I know that it is duplicated. But I'm confusing some step of this proof. Please help me.
pf) Let $ G $ be a nontrivial group of order $ 6 $.
Since $ G $ is non-abelian, no elements in $ G $ have the order $ 6 $.
Assume that every element except $ e $ is of order 2.
If $ x $ and $ y $ are of order $ 2 $ and not equal.

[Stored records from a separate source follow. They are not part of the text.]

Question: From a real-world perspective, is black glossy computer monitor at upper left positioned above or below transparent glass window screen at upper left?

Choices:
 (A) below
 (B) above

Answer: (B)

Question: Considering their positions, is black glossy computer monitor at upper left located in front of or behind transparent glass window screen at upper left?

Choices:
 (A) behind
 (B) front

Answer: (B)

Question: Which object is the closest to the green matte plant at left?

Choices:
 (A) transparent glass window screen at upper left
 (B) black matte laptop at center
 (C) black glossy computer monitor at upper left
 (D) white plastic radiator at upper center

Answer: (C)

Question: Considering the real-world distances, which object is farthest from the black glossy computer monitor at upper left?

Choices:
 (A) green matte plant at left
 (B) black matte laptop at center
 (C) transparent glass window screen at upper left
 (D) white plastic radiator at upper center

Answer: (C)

Then $ \langle x, y \rangle $ has the order $ 4 $. It is contradiction, since $ 4 $ does not divide the order of $ G $.
So, $ G $ must contain an element of order $ 3 $, say $ y $. Let $ \langle y \rangle$ and $x \langle y \rangle$ be two cosets.
Consider $ yx $.
Since $ x\notin\langle y \rangle$ and $ y\neq x$, $yx = xy$ or $yx=xy^2$ .
In the case of $yx = xy$, consider the order of $ xy$.
If the order of $ xy$ is $2$, then $y=x^2$. And so the order of $ x $ is $ 6 $ . Then it tis contradiction.
(I don't understand why it consider only when the order of $ xy $ is $ 2$ .)
Hence $yx=xy^2$. Moreover, since $ x^2 \in x \langle y \rangle$ , $ x^2 \in \langle y \rangle$ .
(This is another confusing part. Why $ x^2$ need to be in $ x \langle y \rangle$? And even if it is true, why it means $ x^2 \in \langle y \rangle$? )
Since $ x \neq y, y^2 $, $ x = e $. Hence $ G $ is isomorphic to $ S_3 $.
Best Answer
Here is an alternative answer:
By Cauchy's theorem, a group of order 6 has an element $x$ of order $2$ and an element $y$ of order $3$. These two elements generate the group. The 6 elements $e$, $y$, $y^2$, $x$,$xy$, $xy^2$ must all be different from each other, hence this is the list of all elements of the group. Therefore, $yx$ must be somewhere on this list.
Checking each element: we know that $yx\neq e$ because $x\neq y^{-1}$, $yx\neq y$ because $x\neq e$, $yx\neq y^2$ because $x\neq y$, $yx\neq x$ because $y\neq e$, and $yx\neq xy$ because by assumption the group is not abelian. Thus $yx=xy^2$, hence our group is the symmetric group $S_3$.